Der Sparrige Schüppling ist ein imposanter Pilz, der durch seine strohgelbe bis ockerfarbene Färbung und die auffälligen, abstehenden braunen Schuppen auf Hut und Stiel sofort ins Auge fällt. Er tritt meist in großen, dichten Büscheln auf. Ökologisch ist er interessant, da er sowohl als Parasit an lebenden Bäumen als auch als Saprobiont an totem Holz vorkommt. Er verursacht im Holz eine Weißfäule und kann befallene Bäume über Jahre hinweg schwächen.

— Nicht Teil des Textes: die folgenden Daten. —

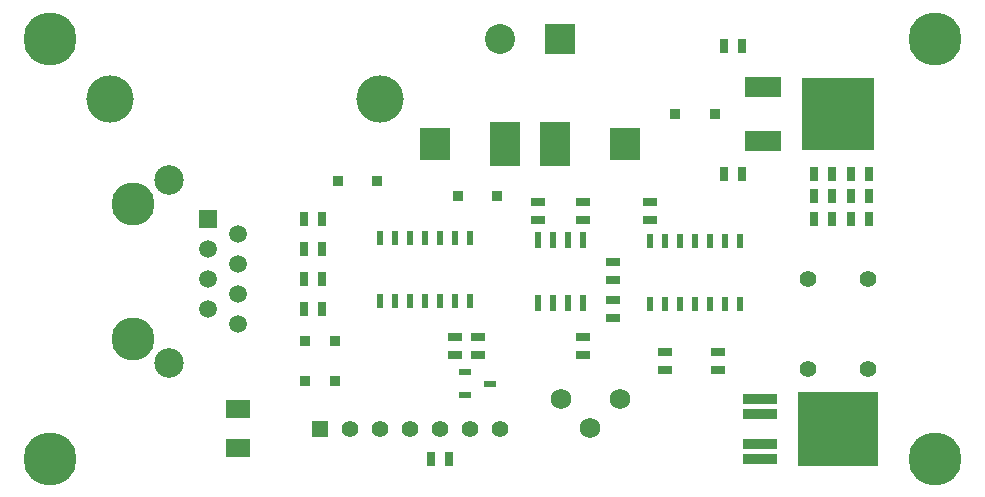
<source format=gts>
G04 (created by PCBNEW (2013-may-18)-stable) date Wed 22 Oct 2014 04:48:08 PM CEST*
%MOIN*%
G04 Gerber Fmt 3.4, Leading zero omitted, Abs format*
%FSLAX34Y34*%
G01*
G70*
G90*
G04 APERTURE LIST*
%ADD10C,0.00590551*%
%ADD11C,0.0689*%
%ADD12C,0.055*%
%ADD13R,0.0394X0.0236*%
%ADD14R,0.0335X0.0335*%
%ADD15R,0.0236X0.0551*%
%ADD16R,0.08X0.06*%
%ADD17R,0.025X0.045*%
%ADD18R,0.045X0.025*%
%ADD19C,0.1437*%
%ADD20R,0.0591X0.0591*%
%ADD21C,0.0591*%
%ADD22C,0.0984252*%
%ADD23R,0.12X0.065*%
%ADD24R,0.24X0.24*%
%ADD25R,0.1004X0.1063*%
%ADD26R,0.1004X0.1496*%
%ADD27R,0.1X0.1*%
%ADD28C,0.1*%
%ADD29R,0.02X0.045*%
%ADD30R,0.055X0.055*%
%ADD31C,0.177165*%
%ADD32R,0.2677X0.2461*%
%ADD33R,0.1181X0.0319*%
%ADD34C,0.1575*%
G04 APERTURE END LIST*
G54D10*
G54D11*
X67234Y-31008D03*
X66250Y-31992D03*
X65266Y-31008D03*
G54D12*
X73500Y-27000D03*
X75500Y-27000D03*
X73500Y-30000D03*
X75500Y-30000D03*
G54D13*
X62084Y-30125D03*
X62916Y-30500D03*
X62084Y-30875D03*
G54D14*
X70409Y-21500D03*
X69091Y-21500D03*
G54D15*
X66000Y-27800D03*
X66000Y-25700D03*
X65500Y-27800D03*
X65000Y-27800D03*
X64500Y-27800D03*
X65500Y-25700D03*
X65000Y-25700D03*
X64500Y-25700D03*
G54D16*
X54500Y-31350D03*
X54500Y-32650D03*
G54D17*
X74950Y-25000D03*
X75550Y-25000D03*
G54D18*
X68750Y-29450D03*
X68750Y-30050D03*
X66000Y-28950D03*
X66000Y-29550D03*
X70500Y-29450D03*
X70500Y-30050D03*
G54D17*
X73700Y-25000D03*
X74300Y-25000D03*
G54D18*
X66000Y-24450D03*
X66000Y-25050D03*
X62500Y-28950D03*
X62500Y-29550D03*
X67000Y-26450D03*
X67000Y-27050D03*
X67000Y-27700D03*
X67000Y-28300D03*
X68250Y-25050D03*
X68250Y-24450D03*
G54D17*
X60950Y-33000D03*
X61550Y-33000D03*
G54D18*
X61750Y-28950D03*
X61750Y-29550D03*
G54D17*
X71300Y-19250D03*
X70700Y-19250D03*
G54D18*
X64500Y-24450D03*
X64500Y-25050D03*
G54D17*
X74950Y-24250D03*
X75550Y-24250D03*
X73700Y-24250D03*
X74300Y-24250D03*
X74950Y-23500D03*
X75550Y-23500D03*
X73700Y-23500D03*
X74300Y-23500D03*
X71300Y-23500D03*
X70700Y-23500D03*
G54D19*
X51000Y-29000D03*
X51000Y-24500D03*
G54D20*
X53500Y-25000D03*
G54D21*
X54500Y-25500D03*
X53500Y-26000D03*
X54500Y-26500D03*
X53500Y-27000D03*
X54500Y-27500D03*
X53500Y-28000D03*
X54500Y-28500D03*
G54D22*
X52200Y-23700D03*
X52200Y-29800D03*
G54D23*
X72000Y-20600D03*
G54D24*
X74500Y-21500D03*
G54D23*
X72000Y-22400D03*
G54D25*
X67431Y-22500D03*
G54D26*
X65069Y-22500D03*
G54D25*
X61069Y-22500D03*
G54D26*
X63431Y-22500D03*
G54D27*
X65250Y-19000D03*
G54D28*
X63250Y-19000D03*
G54D29*
X62250Y-25650D03*
X61750Y-25650D03*
X61250Y-25650D03*
X60750Y-25650D03*
X60250Y-25650D03*
X59750Y-25650D03*
X59250Y-25650D03*
X59250Y-27750D03*
X59750Y-27750D03*
X60250Y-27750D03*
X60750Y-27750D03*
X61250Y-27750D03*
X61750Y-27750D03*
X62250Y-27750D03*
G54D30*
X57250Y-32000D03*
G54D12*
X58250Y-32000D03*
X59250Y-32000D03*
X60250Y-32000D03*
X61250Y-32000D03*
X62250Y-32000D03*
X63250Y-32000D03*
G54D31*
X48250Y-19000D03*
X77750Y-19000D03*
X77750Y-33000D03*
X48250Y-33000D03*
G54D14*
X61841Y-24250D03*
X63159Y-24250D03*
X59159Y-23750D03*
X57841Y-23750D03*
X56750Y-29091D03*
X56750Y-30409D03*
X57750Y-29091D03*
X57750Y-30409D03*
G54D17*
X57300Y-25000D03*
X56700Y-25000D03*
X57300Y-26000D03*
X56700Y-26000D03*
X57300Y-27000D03*
X56700Y-27000D03*
X57300Y-28000D03*
X56700Y-28000D03*
G54D29*
X68250Y-27850D03*
X68750Y-27850D03*
X69250Y-27850D03*
X69750Y-27850D03*
X70250Y-27850D03*
X70750Y-27850D03*
X71250Y-27850D03*
X71250Y-25750D03*
X70750Y-25750D03*
X70250Y-25750D03*
X69750Y-25750D03*
X69250Y-25750D03*
X68750Y-25750D03*
X68250Y-25750D03*
G54D32*
X74500Y-32000D03*
G54D33*
X71902Y-31000D03*
X71902Y-31500D03*
X71902Y-32500D03*
X71902Y-33000D03*
G54D34*
X50250Y-21000D03*
X59250Y-21000D03*
M02*

</source>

🍳 Kulinarik-Hinweis: Ungenießbar / Magen-Darm-Giftig
Früher wurde der Sparrige Schüppling gelegentlich als Speisepilz bezeichnet. Heute gilt er jedoch als ungenießbar und kann bei empfindlichen Personen erhebliche Magen-Darm-Beschwerden auslösen, insbesondere in Kombination mit Alkohol. Sein Fleisch schmeckt zudem rettichartig-herb und ist sehr zäh.
🍂 Ökologie & Standort:
Er wächst bevorzugt an der Basis von alten Laubbäumen, besonders häufig an Apfelbäumen, Eschen, Buchen und Ahorn. Gelegentlich besiedelt er auch Nadelholz (z. B. Fichten). Man findet ihn vorwiegend im Spätsommer und Herbst (September bis November).

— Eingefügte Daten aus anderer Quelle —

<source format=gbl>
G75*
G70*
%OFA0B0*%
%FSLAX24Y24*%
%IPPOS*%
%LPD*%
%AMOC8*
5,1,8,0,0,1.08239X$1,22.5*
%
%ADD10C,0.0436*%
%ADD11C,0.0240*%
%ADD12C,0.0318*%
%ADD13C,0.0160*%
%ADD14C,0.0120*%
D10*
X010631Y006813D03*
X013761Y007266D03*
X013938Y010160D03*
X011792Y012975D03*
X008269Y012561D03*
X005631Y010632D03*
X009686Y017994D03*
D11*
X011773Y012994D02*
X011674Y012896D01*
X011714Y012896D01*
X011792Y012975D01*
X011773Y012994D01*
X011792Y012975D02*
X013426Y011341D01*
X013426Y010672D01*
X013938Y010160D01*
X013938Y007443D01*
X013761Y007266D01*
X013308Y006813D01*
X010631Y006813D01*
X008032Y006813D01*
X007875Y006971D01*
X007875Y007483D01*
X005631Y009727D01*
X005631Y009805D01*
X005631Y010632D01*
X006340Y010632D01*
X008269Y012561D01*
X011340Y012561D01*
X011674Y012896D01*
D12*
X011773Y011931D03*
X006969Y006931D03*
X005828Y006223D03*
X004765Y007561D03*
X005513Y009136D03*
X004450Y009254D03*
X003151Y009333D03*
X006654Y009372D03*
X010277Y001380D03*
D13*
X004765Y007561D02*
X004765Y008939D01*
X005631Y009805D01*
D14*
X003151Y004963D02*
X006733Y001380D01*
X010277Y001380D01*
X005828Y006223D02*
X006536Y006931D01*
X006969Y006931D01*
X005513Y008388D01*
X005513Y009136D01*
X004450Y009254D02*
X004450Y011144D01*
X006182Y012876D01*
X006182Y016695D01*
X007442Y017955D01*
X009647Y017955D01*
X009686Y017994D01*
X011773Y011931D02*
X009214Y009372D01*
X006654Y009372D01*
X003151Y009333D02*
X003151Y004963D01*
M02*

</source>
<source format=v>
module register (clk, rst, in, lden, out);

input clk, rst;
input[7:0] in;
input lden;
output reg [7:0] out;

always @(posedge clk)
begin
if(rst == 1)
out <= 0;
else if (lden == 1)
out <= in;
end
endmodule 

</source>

🔬 Bestimmungs-Tipp: Die Textur
Das sicherste Merkmal sind die sparrenartig abstehenden, spitz-dreieckigen Schuppen, die sich über den gesamten Hut und den Stiel bis zur Ringzone ziehen. Im Gegensatz zum Goldfell-Schüppling ist die Oberfläche beim Sparrigen Schüppling völlig trocken und niemals schleimig.